The day after I posted my first article about the Celica, the timing chain stretched out. A stretched timing chain makes an engine that only dies at idle seem like a luxury. Now, the engine dies at random, without warning, and doesn’t start again for an indeterminable amount of time.
For most of the time that I’ve owned this gem, it had this cool feature where it wouldn’t start back up again after shutting down for about half an hour, give or take some time depending on the temperature, cloud cover, wind conditions, and humidity. I had to plan my trips accordingly. If I had to be somewhere in twenty minutes, and the temperature was 85ºF with moderate cloud cover, 35% humidity, and no wind, then I knew I would be exactly twenty-three minutes late.
It was all very charming and my friends/family all loved it, especially my girlfriend. But a stretched timing chain is a different animal. If I can’t tell when the engine will shut down, then my precise calculations are all for nothing, and if I have to be somewhere in twenty minutes, I could be there anywhere between on-time and sometime next week.
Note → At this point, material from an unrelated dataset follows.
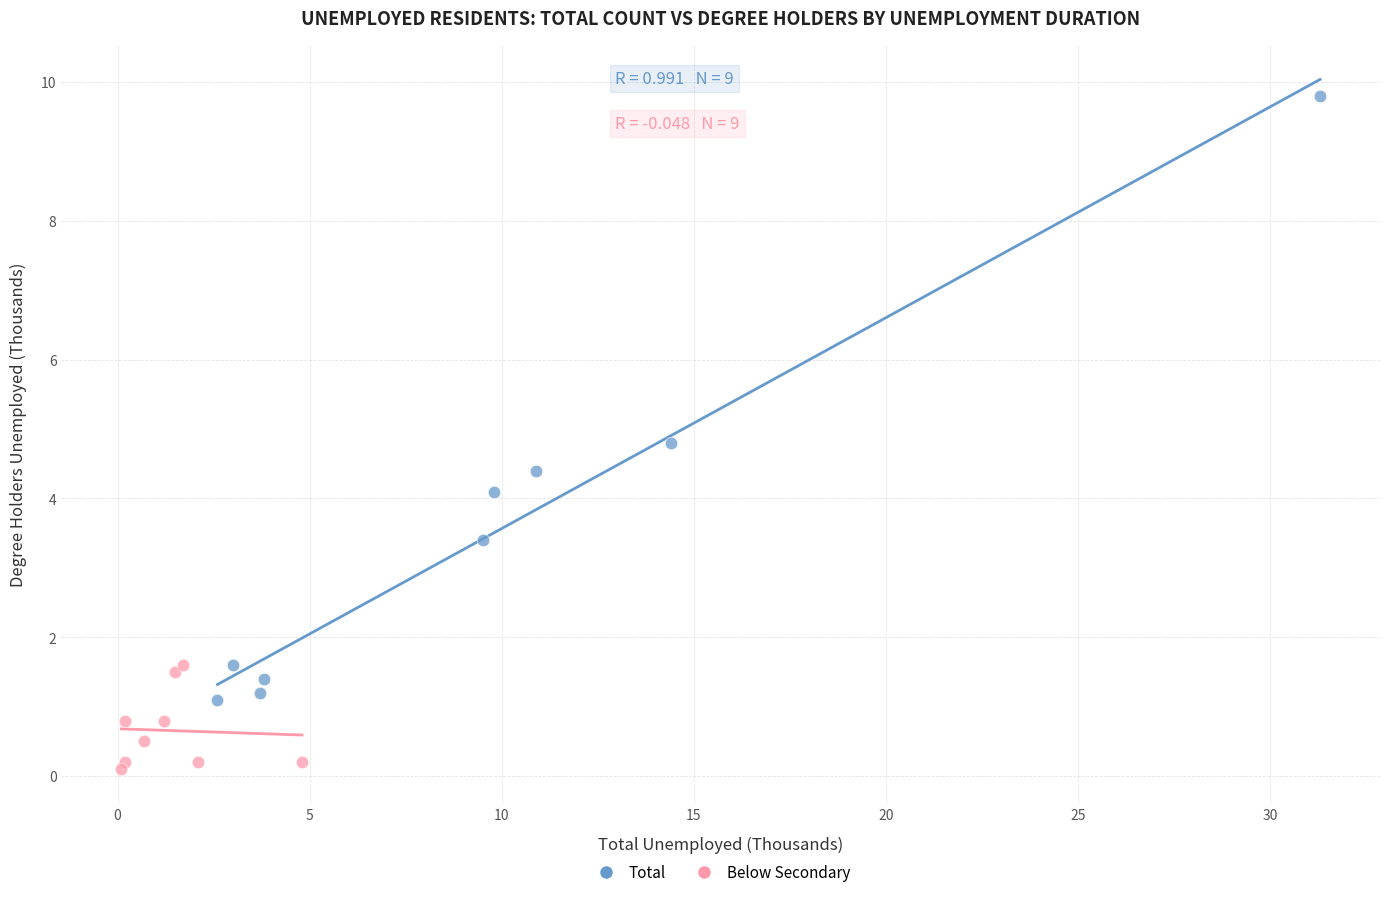

Which series contains the lowest Y value?

Below Secondary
Nobody is that zen. This calls for drastic changes. I can rebuild the engine. I can buy another (very cheap) car and just not have a checking account anymore. I can cash out my meager 401(k) on a ticket to the Mongolian steppes and a yak, to live out the rest of my days in the nomadic tradition.
I didn’t expect to find myself at these crossroads so soon. The crazy part of my mind can’t help but wonder, what if I had never published that article? Would the engine still be ‘fine’? Would I have not incurred the wrath of the universe for trying to taking this first step out of the prison of an unambitious, risk-averse, salaried nine-to-five with a slow cortisol drip? Is one man’s prison another’s sky?
Robert Johnson, the legendary blues guitarist, is said to have met the devil at a crossroads one night. They say he sold his soul to the devil so he could play the guitar like no soul ever could.
Four years ago, I had a what they call a ‘major psychotic break.’ I tried to kill myself in a ditch on the side of the road in the California desert somewhere near the border of Mexico. I didn’t meet the devil. I ended up threatened at gunpoint and pinned with a six-figure helicopter bill. Let’s not talk about it. I don’t have any magical talents to show for it, just scars, guilt, and shame.
What do those two stories have to do with each other? I don’t know. It’s a stretch. It’s more of a stretch than my goddamn timing chain.